Length beyond scope: not provided

30.5

37.5[2]

Excellent: 53

Fair: 34

Poor: 14

Excellent: 62

Fair: 28

Poor: 10

8.6

9.6 (mean)

ADR, adenoma detection rate.

1 P = 0.009 vs. cap group.


2 P = 0.018 vs. cap group.


Although the focus of the majority of the studies evaluating CAC has been ADR, the cap attachment can confer some ancillary advantages related to cecal intubation times, cecal intubation rates, and patient discomfort. A meta-analysis of 10 studies showed that the cecal intubation time was significantly shorter (mean difference – 0.64 minutes) when using the cap compared with the standard technique [14]. The current study by Pohl et al. also showed a shorter cecal intubation time in the CAC group. The cap helps to negotiate sharp turns and bends in the colon by keeping the mucosa away from the lens, thereby preventing a “red out” or loss of visualization, which can often occur in these areas. The cap can also help with luminal orientation and better anticipation of the luminal direction. Moreover, the cap serves as a mechanical anchor, hooking the folds and thereby helping to reduce loops in the colonoscope. This can make the insertion easier and more efficient. Studies have also objectively evaluated patient discomfort during colonoscopy with and without the cap. Some have shown a lower level of patient discomfort with the cap while others have shown no difference [11] [15]. CAC can also be used as a salvage procedure in cases where the cecum could not be reached using the standard technique. Lee at al. performed a study where patients in whom the cecum could not be reached during the initial procedure (CAC or standard) underwent a second colonoscopy by the alternative method [13]. CAC achieved a higher rescue rate of cecal intubation compared with the standard technique (67 % vs. 21 %).

Another advantage of the cap is apparent during endoscopic mucosal resection (EMR) of polyps. In an RCT of patients undergoing EMR of adenomas, the mean time required for resection of one polyp was significantly shorter in the cap group (3.5 vs. 4.2 minutes; P = 0.01), with subgroup analysis showing a significant difference particularly in nonpedunculated polyps [16]. In our experience, the cap can be valuable during EMR by helping to stabilize the colonoscope and by keeping the polyp at a constant distance from the lens, as well as assisting in submucosal injection by exposing the edges of flat lesions.

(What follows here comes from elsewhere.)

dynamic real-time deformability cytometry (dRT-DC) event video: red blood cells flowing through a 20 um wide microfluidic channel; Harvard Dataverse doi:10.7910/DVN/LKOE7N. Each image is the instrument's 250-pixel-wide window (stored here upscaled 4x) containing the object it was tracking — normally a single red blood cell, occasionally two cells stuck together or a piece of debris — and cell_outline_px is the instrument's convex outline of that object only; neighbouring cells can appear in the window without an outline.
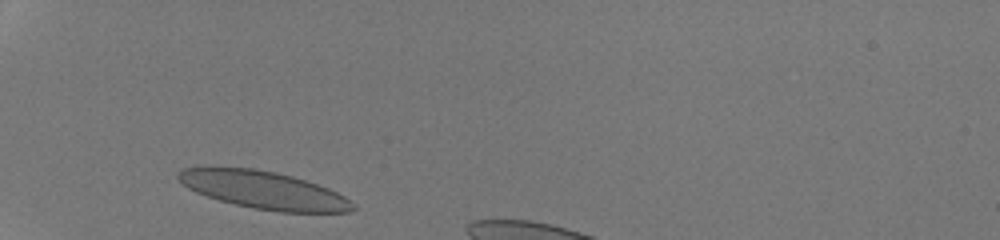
{"species": "human", "species_latin": "Homo sapiens", "temperature_condition": "room temperature", "stored_images_in_passage": 28, "camera_frame_rate_fps": 3000, "um_per_image_px": 0.085, "donor": {"sex": "male"}, "frame": {"image": 1, "passage_image": 2, "time_ms": 0.333, "image_size_px": [1000, 240], "cell_outline_px": [[356, 208], [352, 212], [276, 212], [252, 208], [220, 200], [196, 192], [188, 188], [176, 180], [176, 172], [180, 168], [252, 168], [276, 172], [292, 176], [328, 188], [344, 196]], "centroid_in_image_um": [22.38, 16.16], "position_along_channel_um": 62.6, "area_um2": 38.03}}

In conclusion, although this well-conducted study by Pohl et al. did not show any overall improvement in ADR when using the cap, we are far from bidding farewell to this simple accessory. In our opinion, CAC can still be a useful technique for some endoscopists by helping to improve their ADR. This is especially the case for those who can master the technique and make use of the mechanical advantage afforded by the cap to flatten the folds, and for those who prefer using it during colonoscopy, as was shown in the Pohl study. Furthermore, it can be useful when negotiating a difficult colon, assist in faster intubation of the cecum, and be used as a rescue method in cases of failed cecal intubation with the standard technique. In addition, it can also assist the endoscopist during EMR. Further studies are necessary to evaluate in greater detail the reasons for the wide variability in ADR when using the cap and to investigate ways to improve the detection rates of endoscopists with low ADRs when using the device. Further assessments are also required to determine whether there are certain subgroups of patients undergoing colonoscopy who might benefit more from the use of the cap.